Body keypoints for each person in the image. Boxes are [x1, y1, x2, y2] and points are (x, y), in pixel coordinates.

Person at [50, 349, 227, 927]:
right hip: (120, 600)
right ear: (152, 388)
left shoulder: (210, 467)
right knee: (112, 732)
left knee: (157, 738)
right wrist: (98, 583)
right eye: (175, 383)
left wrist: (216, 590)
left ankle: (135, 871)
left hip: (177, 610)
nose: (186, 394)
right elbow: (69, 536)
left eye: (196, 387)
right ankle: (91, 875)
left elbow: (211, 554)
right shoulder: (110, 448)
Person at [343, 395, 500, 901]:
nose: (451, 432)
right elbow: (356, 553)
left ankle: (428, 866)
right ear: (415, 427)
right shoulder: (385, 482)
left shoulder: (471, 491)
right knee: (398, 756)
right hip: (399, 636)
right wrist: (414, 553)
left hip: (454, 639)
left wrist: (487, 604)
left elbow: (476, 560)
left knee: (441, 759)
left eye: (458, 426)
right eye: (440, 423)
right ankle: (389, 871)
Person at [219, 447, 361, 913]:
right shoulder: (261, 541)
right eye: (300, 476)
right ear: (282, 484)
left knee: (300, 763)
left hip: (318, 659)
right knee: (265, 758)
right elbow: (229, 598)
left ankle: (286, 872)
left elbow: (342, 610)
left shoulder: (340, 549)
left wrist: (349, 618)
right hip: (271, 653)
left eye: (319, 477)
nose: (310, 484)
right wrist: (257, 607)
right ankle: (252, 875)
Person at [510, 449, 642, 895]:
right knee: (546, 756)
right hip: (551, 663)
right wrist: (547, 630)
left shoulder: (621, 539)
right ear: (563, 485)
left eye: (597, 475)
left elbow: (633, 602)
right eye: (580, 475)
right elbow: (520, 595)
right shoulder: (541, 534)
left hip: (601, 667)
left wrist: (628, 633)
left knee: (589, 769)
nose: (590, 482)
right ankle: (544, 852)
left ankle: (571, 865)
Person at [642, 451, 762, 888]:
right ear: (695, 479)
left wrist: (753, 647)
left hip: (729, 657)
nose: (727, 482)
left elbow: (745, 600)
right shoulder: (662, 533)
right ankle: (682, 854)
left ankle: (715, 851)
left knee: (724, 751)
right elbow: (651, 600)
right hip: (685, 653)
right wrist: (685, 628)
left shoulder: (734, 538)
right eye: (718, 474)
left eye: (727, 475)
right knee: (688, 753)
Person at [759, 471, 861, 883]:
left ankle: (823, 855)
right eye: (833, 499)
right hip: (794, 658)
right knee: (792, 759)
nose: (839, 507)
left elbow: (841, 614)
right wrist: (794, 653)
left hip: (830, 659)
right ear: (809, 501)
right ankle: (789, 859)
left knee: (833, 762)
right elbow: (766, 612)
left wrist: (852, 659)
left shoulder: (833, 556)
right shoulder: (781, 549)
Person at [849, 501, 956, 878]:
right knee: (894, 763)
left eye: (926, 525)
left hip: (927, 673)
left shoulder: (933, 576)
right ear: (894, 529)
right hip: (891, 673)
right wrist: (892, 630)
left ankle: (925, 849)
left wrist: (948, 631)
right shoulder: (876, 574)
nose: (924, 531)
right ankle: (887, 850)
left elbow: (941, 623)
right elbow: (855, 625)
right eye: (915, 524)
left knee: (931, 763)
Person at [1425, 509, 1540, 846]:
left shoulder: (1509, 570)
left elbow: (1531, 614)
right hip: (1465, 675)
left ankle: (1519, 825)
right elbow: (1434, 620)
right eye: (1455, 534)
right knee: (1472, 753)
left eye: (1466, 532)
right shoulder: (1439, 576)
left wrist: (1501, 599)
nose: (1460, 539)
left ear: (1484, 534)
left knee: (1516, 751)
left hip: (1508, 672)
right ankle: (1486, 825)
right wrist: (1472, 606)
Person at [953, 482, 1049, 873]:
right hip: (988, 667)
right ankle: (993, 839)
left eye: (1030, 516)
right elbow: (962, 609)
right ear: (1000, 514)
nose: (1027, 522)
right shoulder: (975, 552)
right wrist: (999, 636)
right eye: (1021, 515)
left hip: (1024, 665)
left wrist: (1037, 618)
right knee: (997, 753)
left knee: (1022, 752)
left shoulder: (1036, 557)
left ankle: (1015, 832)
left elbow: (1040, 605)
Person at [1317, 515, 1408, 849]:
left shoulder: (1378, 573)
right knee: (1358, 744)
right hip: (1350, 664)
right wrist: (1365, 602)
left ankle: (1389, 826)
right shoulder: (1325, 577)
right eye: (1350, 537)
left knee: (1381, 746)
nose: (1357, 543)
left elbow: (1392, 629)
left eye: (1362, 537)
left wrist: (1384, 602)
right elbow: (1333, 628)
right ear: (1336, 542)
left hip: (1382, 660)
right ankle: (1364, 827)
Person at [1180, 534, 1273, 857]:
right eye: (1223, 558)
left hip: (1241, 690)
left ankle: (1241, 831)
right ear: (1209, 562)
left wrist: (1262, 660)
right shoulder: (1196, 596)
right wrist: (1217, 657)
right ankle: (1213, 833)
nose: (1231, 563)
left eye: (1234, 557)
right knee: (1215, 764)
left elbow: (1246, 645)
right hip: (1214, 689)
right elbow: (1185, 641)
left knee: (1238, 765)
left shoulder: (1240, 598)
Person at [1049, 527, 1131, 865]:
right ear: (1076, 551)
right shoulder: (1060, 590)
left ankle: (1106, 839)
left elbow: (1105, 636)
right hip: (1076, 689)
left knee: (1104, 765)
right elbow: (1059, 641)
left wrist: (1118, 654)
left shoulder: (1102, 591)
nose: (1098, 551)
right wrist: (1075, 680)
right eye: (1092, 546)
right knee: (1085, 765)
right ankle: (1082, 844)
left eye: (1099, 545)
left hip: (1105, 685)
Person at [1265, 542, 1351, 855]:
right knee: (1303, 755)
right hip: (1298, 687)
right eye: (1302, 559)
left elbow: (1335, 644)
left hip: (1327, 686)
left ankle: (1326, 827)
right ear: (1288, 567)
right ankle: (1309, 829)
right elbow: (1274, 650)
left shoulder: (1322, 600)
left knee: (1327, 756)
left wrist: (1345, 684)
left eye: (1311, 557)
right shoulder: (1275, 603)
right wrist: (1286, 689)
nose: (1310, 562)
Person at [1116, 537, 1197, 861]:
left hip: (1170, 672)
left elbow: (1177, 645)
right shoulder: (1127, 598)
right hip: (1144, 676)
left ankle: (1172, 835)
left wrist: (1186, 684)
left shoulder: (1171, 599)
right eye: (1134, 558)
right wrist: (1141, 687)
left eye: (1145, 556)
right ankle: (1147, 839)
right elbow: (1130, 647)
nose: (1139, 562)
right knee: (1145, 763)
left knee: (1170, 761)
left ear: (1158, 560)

- - - -

◆ EXERCISE INSTRUCTIONS ◆
Every entry above should be retyped exactly as it appears.

◆ WRITTEN SOLUTION ◆
Body keypoints for each person in the image. Boxes are [x1, y1, x2, y2] and points are (x, y), in pixel coordinates.

Person at [50, 349, 227, 927]:
right hip: (120, 600)
right ear: (152, 388)
left shoulder: (210, 467)
right knee: (112, 732)
left knee: (157, 738)
right wrist: (98, 583)
right eye: (175, 383)
left wrist: (216, 590)
left ankle: (135, 871)
left hip: (177, 610)
nose: (186, 394)
right elbow: (69, 536)
left eye: (196, 387)
right ankle: (91, 875)
left elbow: (211, 554)
right shoulder: (110, 448)
Person at [343, 395, 500, 901]:
nose: (451, 432)
right elbow: (356, 553)
left ankle: (428, 866)
right ear: (415, 427)
right shoulder: (385, 482)
left shoulder: (471, 491)
right knee: (398, 756)
right hip: (399, 636)
right wrist: (414, 553)
left hip: (454, 639)
left wrist: (487, 604)
left elbow: (476, 560)
left knee: (441, 759)
left eye: (458, 426)
right eye: (440, 423)
right ankle: (389, 871)
Person at [219, 447, 361, 913]:
right shoulder: (261, 541)
right eye: (300, 476)
right ear: (282, 484)
left knee: (300, 763)
left hip: (318, 659)
right knee: (265, 758)
right elbow: (229, 598)
left ankle: (286, 872)
left elbow: (342, 610)
left shoulder: (340, 549)
left wrist: (349, 618)
right hip: (271, 653)
left eye: (319, 477)
nose: (310, 484)
right wrist: (257, 607)
right ankle: (252, 875)
Person at [510, 449, 642, 895]:
right knee: (546, 756)
right hip: (551, 663)
right wrist: (547, 630)
left shoulder: (621, 539)
right ear: (563, 485)
left eye: (597, 475)
left elbow: (633, 602)
right eye: (580, 475)
right elbow: (520, 595)
right shoulder: (541, 534)
left hip: (601, 667)
left wrist: (628, 633)
left knee: (589, 769)
nose: (590, 482)
right ankle: (544, 852)
left ankle: (571, 865)
Person at [642, 451, 762, 888]:
right ear: (695, 479)
left wrist: (753, 647)
left hip: (729, 657)
nose: (727, 482)
left elbow: (745, 600)
right shoulder: (662, 533)
right ankle: (682, 854)
left ankle: (715, 851)
left knee: (724, 751)
right elbow: (651, 600)
right hip: (685, 653)
right wrist: (685, 628)
left shoulder: (734, 538)
right eye: (718, 474)
left eye: (727, 475)
right knee: (688, 753)
Person at [759, 471, 861, 883]:
left ankle: (823, 855)
right eye: (833, 499)
right hip: (794, 658)
right knee: (792, 759)
nose: (839, 507)
left elbow: (841, 614)
right wrist: (794, 653)
left hip: (830, 659)
right ear: (809, 501)
right ankle: (789, 859)
left knee: (833, 762)
right elbow: (766, 612)
left wrist: (852, 659)
left shoulder: (833, 556)
right shoulder: (781, 549)
Person at [849, 501, 956, 878]:
right knee: (894, 763)
left eye: (926, 525)
left hip: (927, 673)
left shoulder: (933, 576)
right ear: (894, 529)
right hip: (891, 673)
right wrist: (892, 630)
left ankle: (925, 849)
left wrist: (948, 631)
right shoulder: (876, 574)
nose: (924, 531)
right ankle: (887, 850)
left elbow: (941, 623)
right elbow: (855, 625)
right eye: (915, 524)
left knee: (931, 763)
Person at [1425, 509, 1540, 846]:
left shoulder: (1509, 570)
left elbow: (1531, 614)
right hip: (1465, 675)
left ankle: (1519, 825)
right elbow: (1434, 620)
right eye: (1455, 534)
right knee: (1472, 753)
left eye: (1466, 532)
right shoulder: (1439, 576)
left wrist: (1501, 599)
nose: (1460, 539)
left ear: (1484, 534)
left knee: (1516, 751)
left hip: (1508, 672)
right ankle: (1486, 825)
right wrist: (1472, 606)
Person at [953, 482, 1049, 873]:
right hip: (988, 667)
right ankle: (993, 839)
left eye: (1030, 516)
right elbow: (962, 609)
right ear: (1000, 514)
nose: (1027, 522)
right shoulder: (975, 552)
right wrist: (999, 636)
right eye: (1021, 515)
left hip: (1024, 665)
left wrist: (1037, 618)
right knee: (997, 753)
left knee: (1022, 752)
left shoulder: (1036, 557)
left ankle: (1015, 832)
left elbow: (1040, 605)
Person at [1317, 515, 1408, 849]:
left shoulder: (1378, 573)
right knee: (1358, 744)
right hip: (1350, 664)
right wrist: (1365, 602)
left ankle: (1389, 826)
right shoulder: (1325, 577)
right eye: (1350, 537)
left knee: (1381, 746)
nose: (1357, 543)
left elbow: (1392, 629)
left eye: (1362, 537)
left wrist: (1384, 602)
right elbow: (1333, 628)
right ear: (1336, 542)
left hip: (1382, 660)
right ankle: (1364, 827)
Person at [1180, 534, 1273, 857]:
right eye: (1223, 558)
left hip: (1241, 690)
left ankle: (1241, 831)
right ear: (1209, 562)
left wrist: (1262, 660)
right shoulder: (1196, 596)
right wrist: (1217, 657)
right ankle: (1213, 833)
nose: (1231, 563)
left eye: (1234, 557)
right knee: (1215, 764)
left elbow: (1246, 645)
right hip: (1214, 689)
right elbow: (1185, 641)
left knee: (1238, 765)
left shoulder: (1240, 598)
Person at [1049, 527, 1131, 865]:
right ear: (1076, 551)
right shoulder: (1060, 590)
left ankle: (1106, 839)
left elbow: (1105, 636)
right hip: (1076, 689)
left knee: (1104, 765)
right elbow: (1059, 641)
left wrist: (1118, 654)
left shoulder: (1102, 591)
nose: (1098, 551)
right wrist: (1075, 680)
right eye: (1092, 546)
right knee: (1085, 765)
right ankle: (1082, 844)
left eye: (1099, 545)
left hip: (1105, 685)
Person at [1265, 542, 1351, 855]:
right knee: (1303, 755)
right hip: (1298, 687)
right eye: (1302, 559)
left elbow: (1335, 644)
left hip: (1327, 686)
left ankle: (1326, 827)
right ear: (1288, 567)
right ankle: (1309, 829)
right elbow: (1274, 650)
left shoulder: (1322, 600)
left knee: (1327, 756)
left wrist: (1345, 684)
left eye: (1311, 557)
right shoulder: (1275, 603)
right wrist: (1286, 689)
nose: (1310, 562)
Person at [1116, 537, 1197, 861]:
left hip: (1170, 672)
left elbow: (1177, 645)
right shoulder: (1127, 598)
right hip: (1144, 676)
left ankle: (1172, 835)
left wrist: (1186, 684)
left shoulder: (1171, 599)
right eye: (1134, 558)
right wrist: (1141, 687)
left eye: (1145, 556)
right ankle: (1147, 839)
right elbow: (1130, 647)
nose: (1139, 562)
right knee: (1145, 763)
left knee: (1170, 761)
left ear: (1158, 560)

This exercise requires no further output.